Tiber Jumper of Pennsylvania 7/8/06

July 08, 2006 11:30 AM  
Blogger Tiber Jumper said...

ANON asks:
"At what point did the Church begin to amass vast sums of money and its leaders wear all their fancy refinery when the original disciples went out without a penny and Our Lord had nowhere to lay his head? "



The Great Pope John Paul's Last Will and Testament left ZERO!

"I leave no property behind me of which it is necessary to dispose. As for the everyday objects that were of use to me, I ask they be distributed as seems appropriate. My personal notes are to be burned. I ask that this be attended to by Father Stanislaw (Eds: his personal secretary, Archbishop Stanislaw Dziwisz), whom I thank for his collaboration and help, so prolonged over the years and so understanding. As for all other thanks, I leave them in my heart before God Himself, because it is difficult to express them."

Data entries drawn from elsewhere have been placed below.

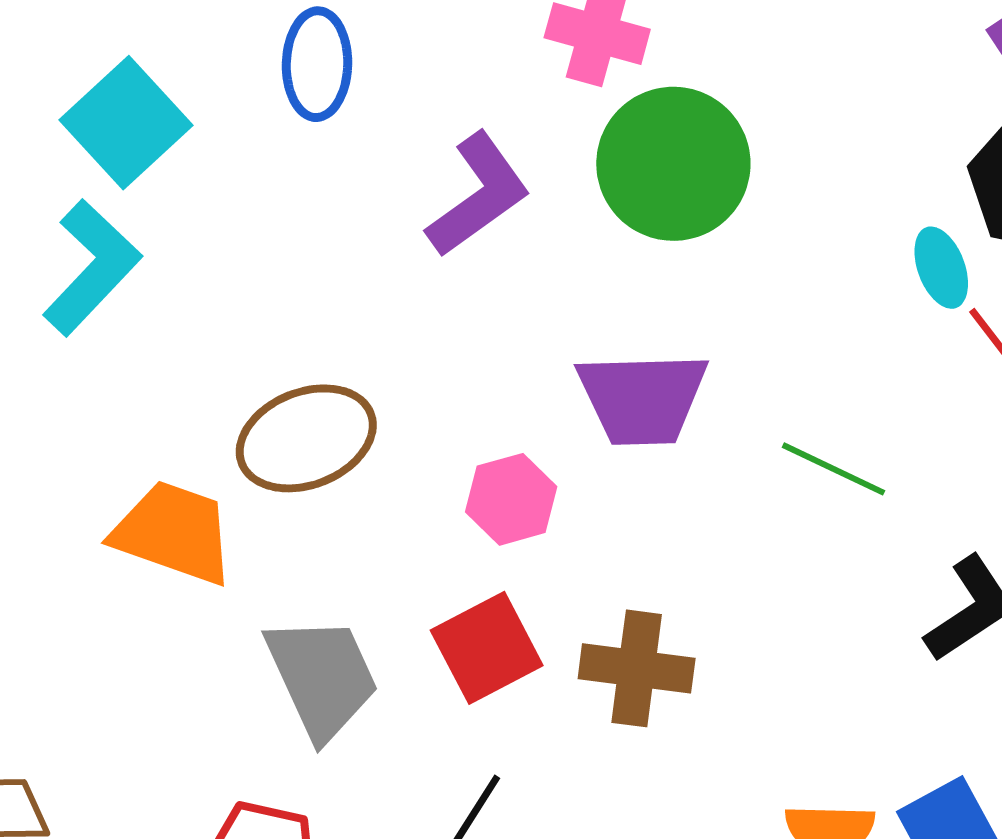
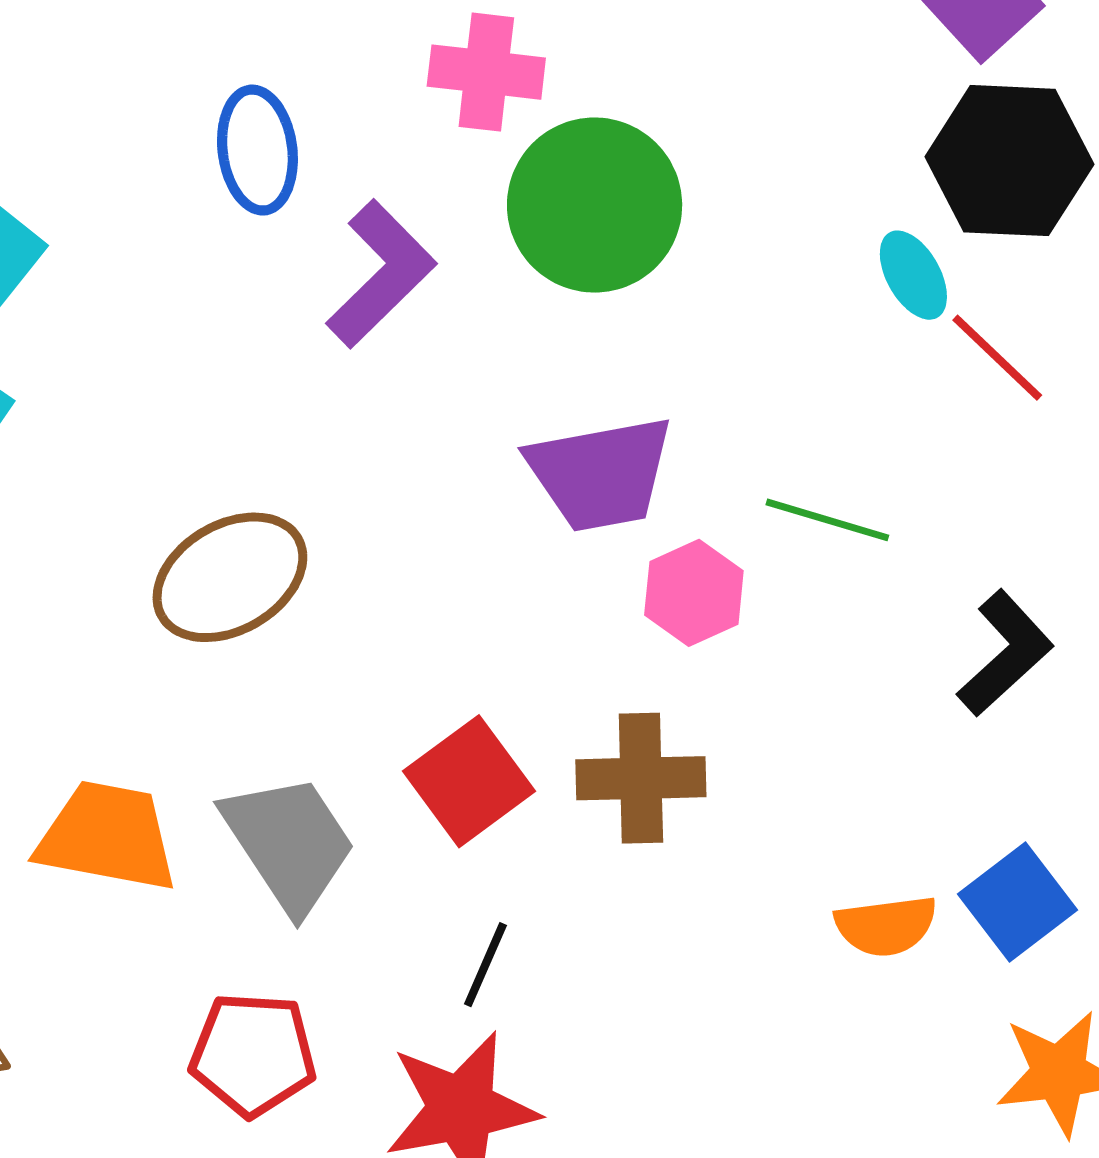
blue ellipse: (317, 64) -> (257, 150), moved
pink hexagon: (511, 499) -> (694, 593), moved
orange trapezoid: (174, 533) -> (107, 836), moved

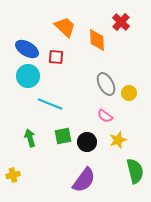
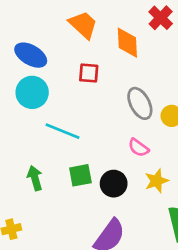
red square: (56, 57) -> (89, 73), moved

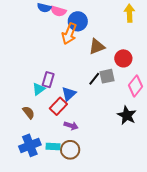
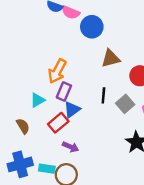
orange arrow: (69, 34) -> (57, 71), moved
gray square: (107, 76) -> (125, 104), moved, turned -35
black line: (94, 79) -> (103, 95), turned -40
purple rectangle: (48, 80) -> (64, 91), moved

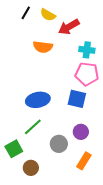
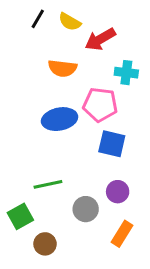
pink pentagon: (87, 74) -> (100, 105), moved
blue ellipse: (38, 100) -> (60, 119), moved
green line: (33, 127) -> (48, 184), turned 30

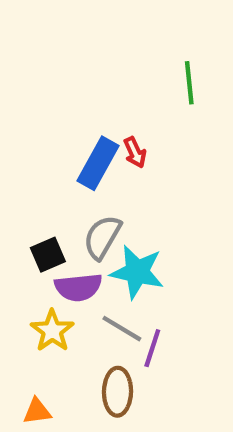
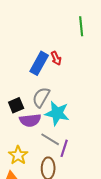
yellow star: (52, 331) -> (18, 155), moved

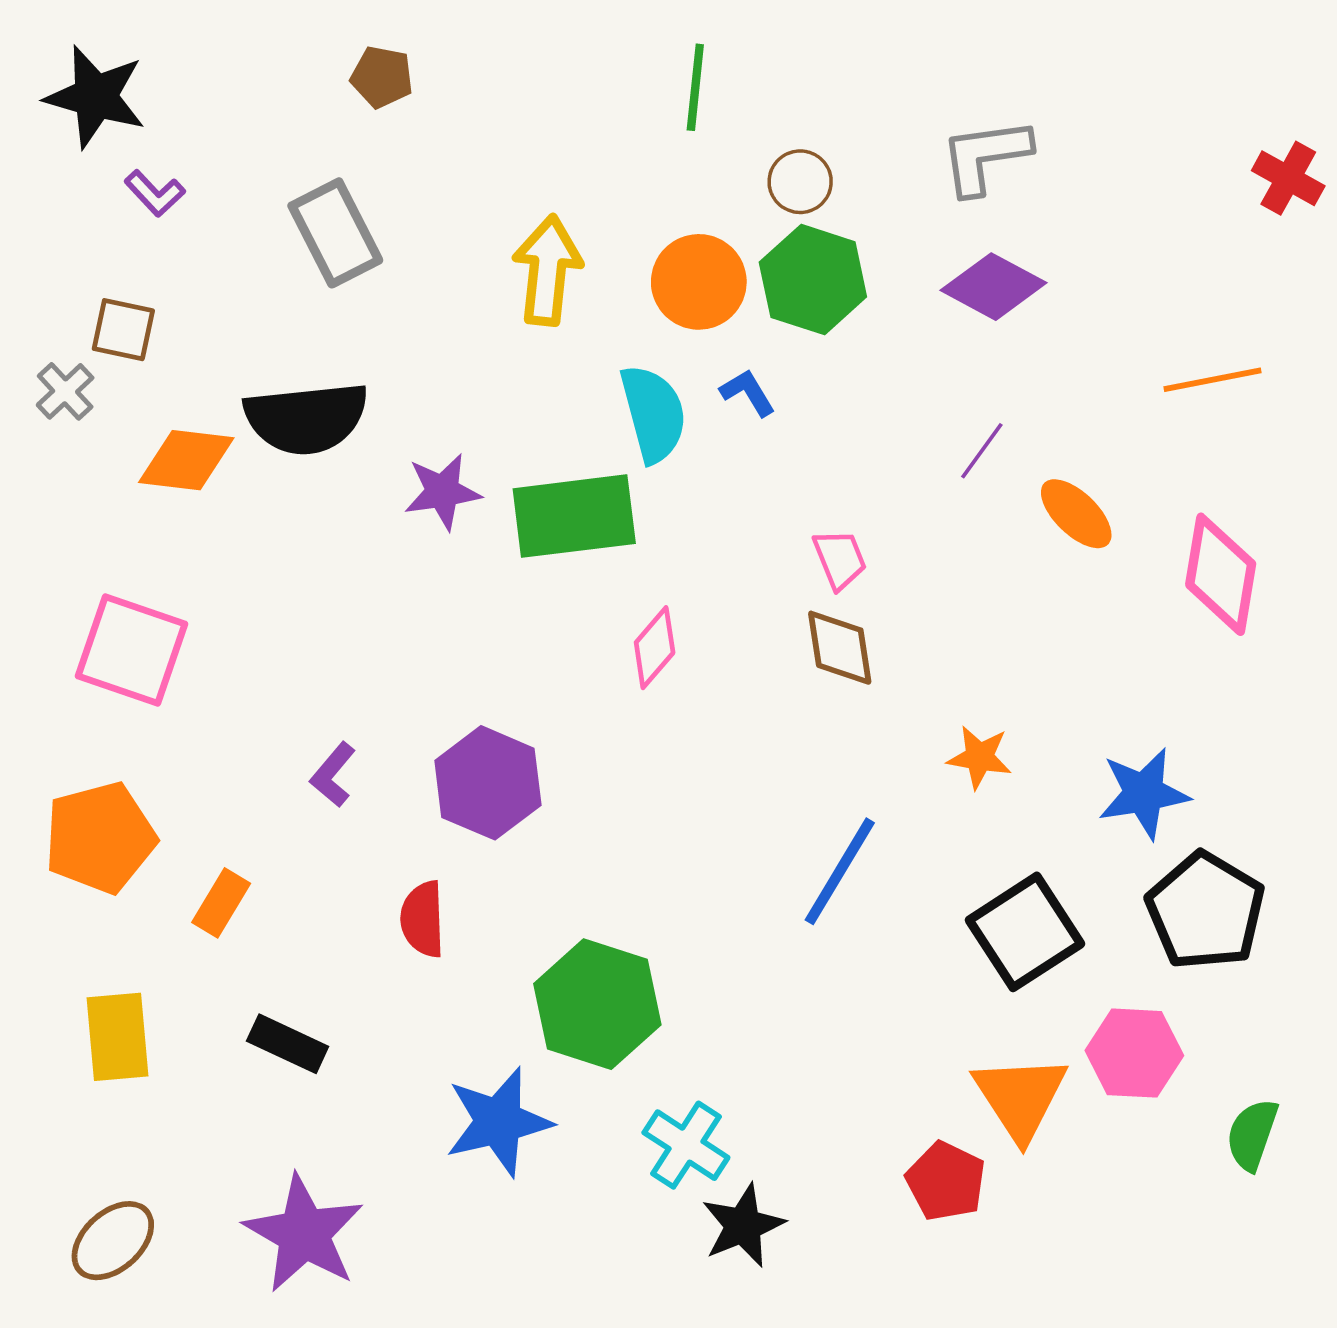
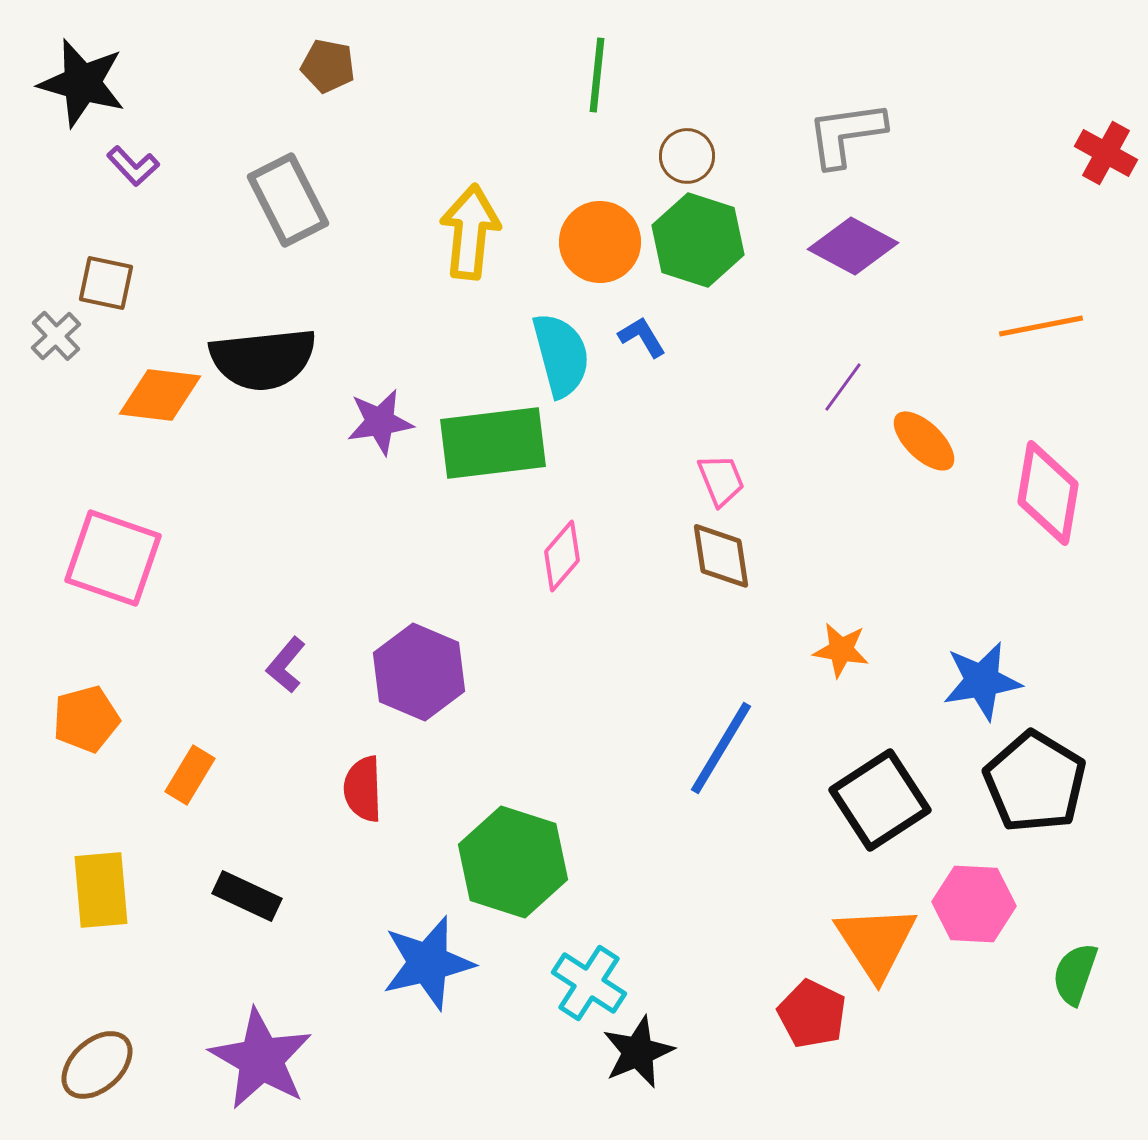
orange pentagon: (100, 838) -> (86, 719), size x0.7

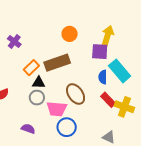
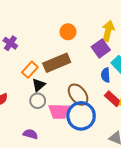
purple square: (100, 52) -> (101, 48), turned -36
black triangle: (39, 83) -> (39, 85), turned -40
blue circle: (67, 127) -> (81, 116), moved, size x1.4

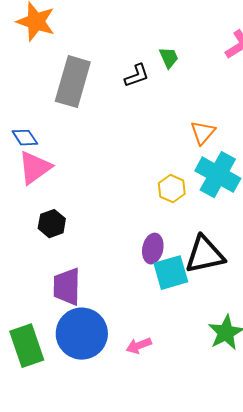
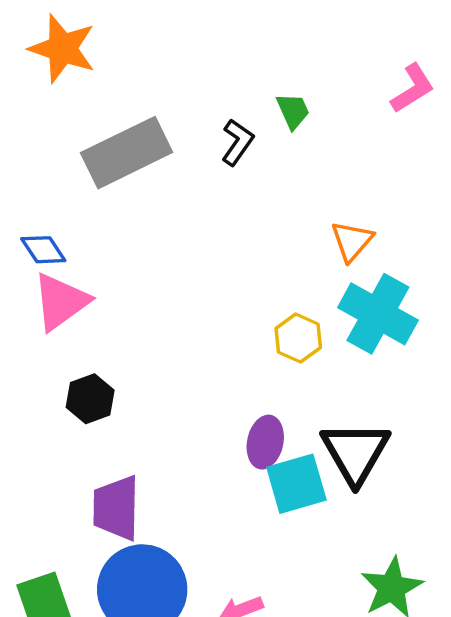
black L-shape: (137, 76) -> (237, 142), turned -36
gray rectangle: (73, 82) -> (127, 153), turned 48
black triangle: (205, 255) -> (355, 452), turned -48

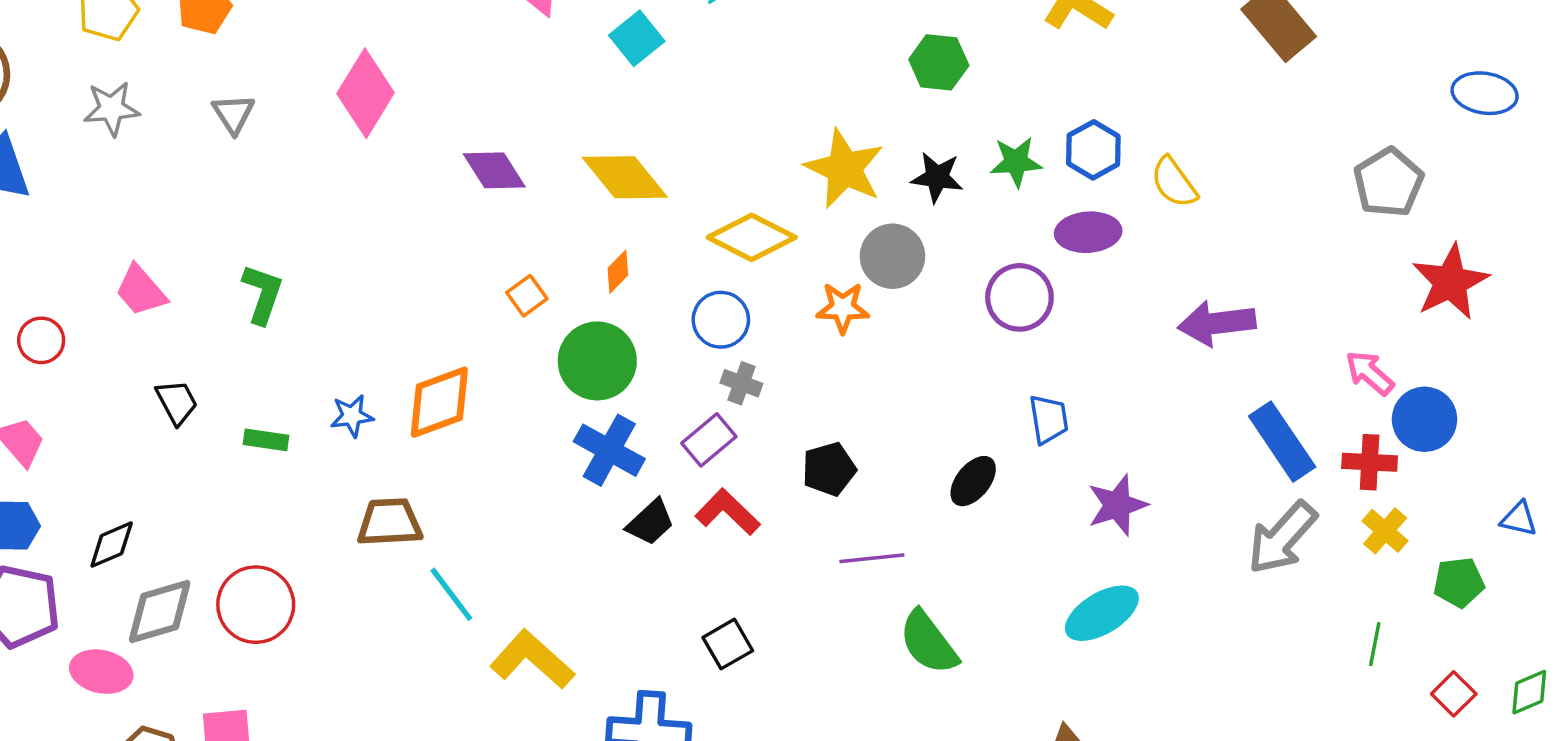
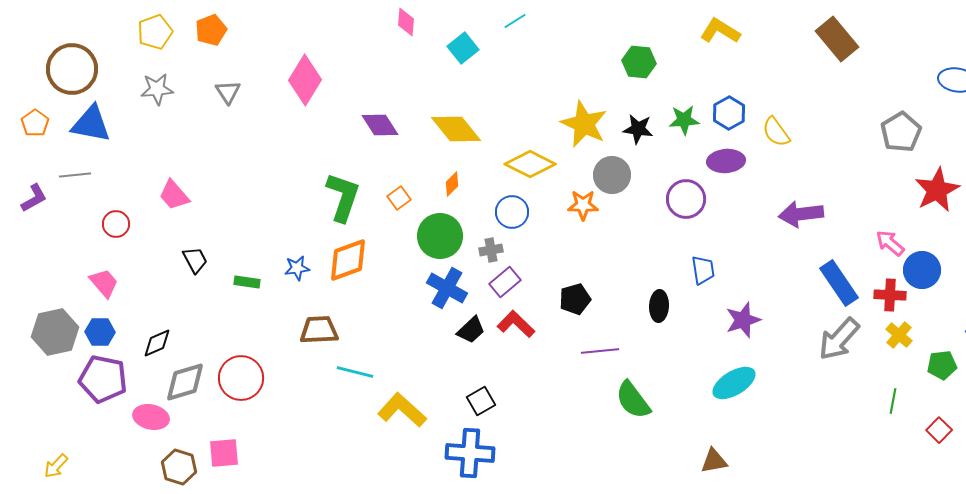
green L-shape: (263, 294) -> (343, 197), moved, size x1.4
gray cross: (741, 383) -> (491, 250), moved, turned -30
black ellipse: (973, 481) -> (659, 306), turned -36
cyan line: (451, 594) -> (355, 372), turned -39
black square: (728, 644) -> (481, 401), moved

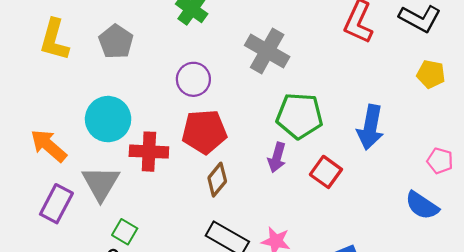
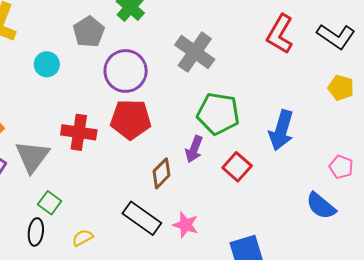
gray pentagon: (116, 42) -> (89, 32), moved
purple circle: (193, 79) -> (126, 71), size x1.4
cyan circle: (108, 119) -> (47, 64), moved, size x0.6
brown diamond: (217, 180) -> (162, 173), moved

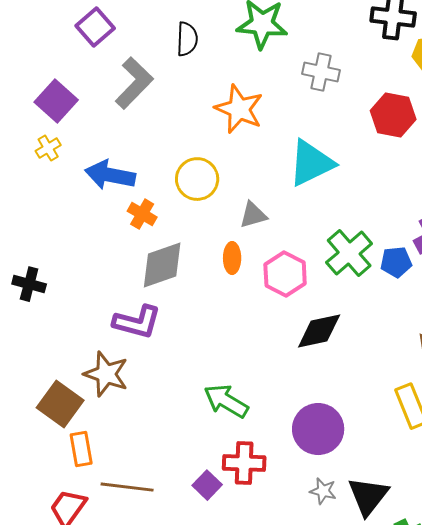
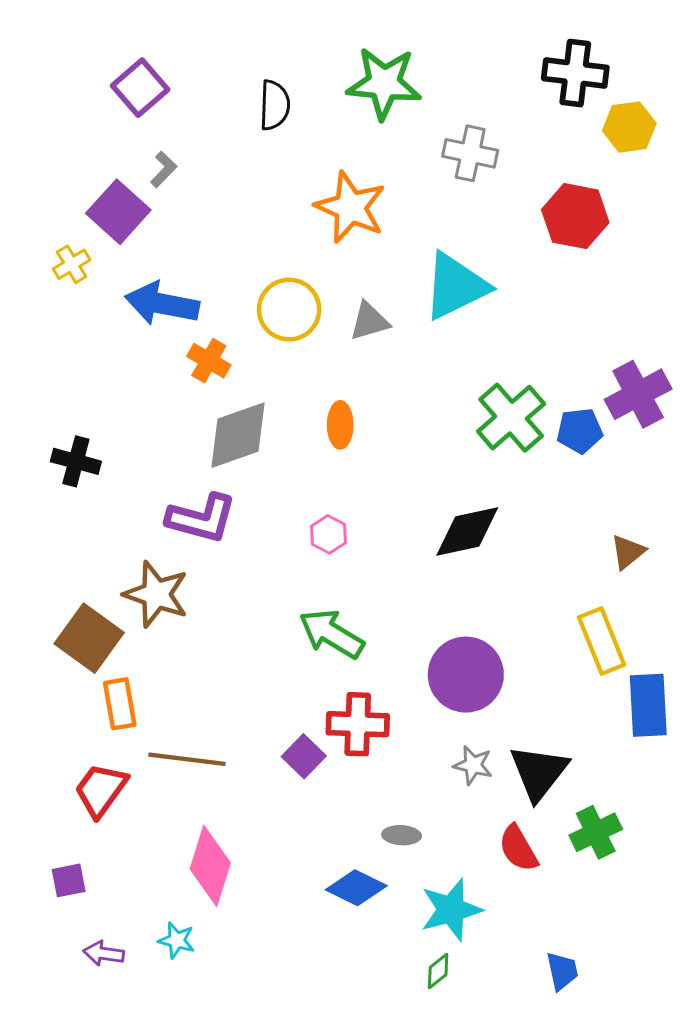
gray L-shape: (134, 83) -> (164, 169), moved, size x0.5
purple square: (56, 101) -> (118, 212), moved
gray triangle: (253, 215) -> (369, 321), moved
pink hexagon: (285, 274) -> (329, 534), moved, size x0.6
black cross: (29, 284) -> (76, 461), moved

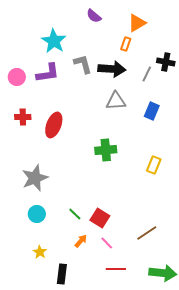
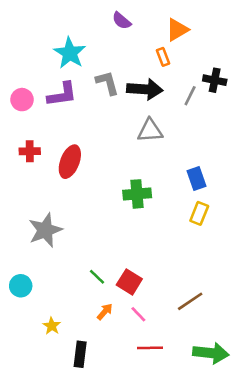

To Anon; Does your pastor have a car? Does your pastor own his own home? Cell Phone? personal computer, IPOD etc? Does he have a retirement plan, 401 K? Life insurance? If the answer is yes, he is clearly much more wealthy than the Pope!
And do you have a place to lay your head? Did you take all your personal wealth and belongings and property and share them in common with the rest of your church as the early christians did? If you answer no, then why do you hold the leader of the Catholic Church to a standard that you yourself and your popes (pastors) don't follow?